_TASKS TO COMPLETE_
**1.** On what date was the change of control agreement made?
**2.** Continue the change of control agreement from the point where its text ends.

## Begin SOURCE

CHANGE OF CONTROL AGREEMENT
EXHIBIT
10.1
THIS
AGREEMENT, made as of the 31st day of May, 2005, by and between SUMMIT
BANK CORPORATION, a
Georgia corporation (“Summit”), the SUMMIT
NATIONAL BANK, a
national banking association (“the Bank”) (Summit and the Bank being
collectively hereinafter referred to as the “Corporation”) and XXXXXX
X. XXXXXXXX, an
individual resident of Georgia (“the Executive”) for the purpose of establishing
a severance arrangement between the Corporation and the Executive in the event
of a Change in Control (as hereinafter defined) of the Corporation.
W I T
N E S S E T H:
WHEREAS,
the board of directors of the Corporation (the “Board”) recognizes that the
Executive’s contribution to the growth and success of the Corporation has been
substantial; and
WHEREAS,
the Executive has rendered valuable service to the Corporation in various
executive capacities; and
WHEREAS,
the Corporation desires to induce the Executive to remain in his current
employment by providing the Executive a measure of security; and
WHEREAS,
the Corporation desires to continue to have the benefits of the Executive’s full
time and attention to the affairs of the Corporation without diversion due to
concerns about a possible Change in Control (as hereinafter defined) of the
Corporation;
NOW,
THEREFORE, in consideration of the foregoing, the mutual covenants contained
herein, and other good and valuable consideration, the receipt and sufficiency
of which are hereby acknowledged, the parties hereto, intending to be legally
bound, hereby agree as follows;
1. Definitions. All the
terms defined in this section shall have the meanings given below throughout
this Agreement.

## End SOURCE
## Begin DATASET EXCERPTS

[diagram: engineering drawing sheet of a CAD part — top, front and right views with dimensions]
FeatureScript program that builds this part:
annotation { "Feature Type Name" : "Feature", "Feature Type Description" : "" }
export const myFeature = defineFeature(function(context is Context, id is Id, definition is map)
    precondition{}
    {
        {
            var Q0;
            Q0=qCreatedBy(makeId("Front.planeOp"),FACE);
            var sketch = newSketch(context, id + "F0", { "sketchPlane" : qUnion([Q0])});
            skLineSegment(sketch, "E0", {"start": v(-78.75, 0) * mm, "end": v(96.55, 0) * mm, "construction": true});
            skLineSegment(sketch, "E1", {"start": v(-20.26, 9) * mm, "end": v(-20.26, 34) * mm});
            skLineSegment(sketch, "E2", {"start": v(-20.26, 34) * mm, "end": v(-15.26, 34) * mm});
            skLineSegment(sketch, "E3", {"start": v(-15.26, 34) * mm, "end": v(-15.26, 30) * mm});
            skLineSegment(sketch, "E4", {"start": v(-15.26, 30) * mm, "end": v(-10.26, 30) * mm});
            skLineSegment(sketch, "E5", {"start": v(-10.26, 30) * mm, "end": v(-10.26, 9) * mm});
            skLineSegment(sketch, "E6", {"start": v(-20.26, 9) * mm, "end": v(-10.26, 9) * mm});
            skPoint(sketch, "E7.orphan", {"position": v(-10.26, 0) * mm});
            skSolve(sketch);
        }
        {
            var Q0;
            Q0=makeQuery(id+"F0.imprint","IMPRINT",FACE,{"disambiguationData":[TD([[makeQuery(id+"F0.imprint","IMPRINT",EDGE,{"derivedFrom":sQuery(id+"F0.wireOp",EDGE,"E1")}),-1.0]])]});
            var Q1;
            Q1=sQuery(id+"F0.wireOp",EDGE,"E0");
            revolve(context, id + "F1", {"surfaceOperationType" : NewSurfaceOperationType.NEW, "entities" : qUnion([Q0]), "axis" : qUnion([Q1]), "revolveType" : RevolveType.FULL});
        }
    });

## End DATASET EXCERPTS

_THE ANSWERS_
**1.** The 31st day of May, 2005.

**2.**
(a) “Base
Annual Salary” shall mean the greater of the Executive’s annual base salary (i)
at the rate in effect on the Termination Date or (ii) at the highest rate in
effect at any time during the ninety day period prior to a Change in Control,
and shall include all amounts of his/her base salary that are deferred under any
qualified or non-qualified employee benefit plans of the corporation or any
other agreement or arrangement, but shall not include amounts paid or payable as
bonuses.
(b) “Board”
shall mean the Board of Directors of Summit.
(c) “Cause”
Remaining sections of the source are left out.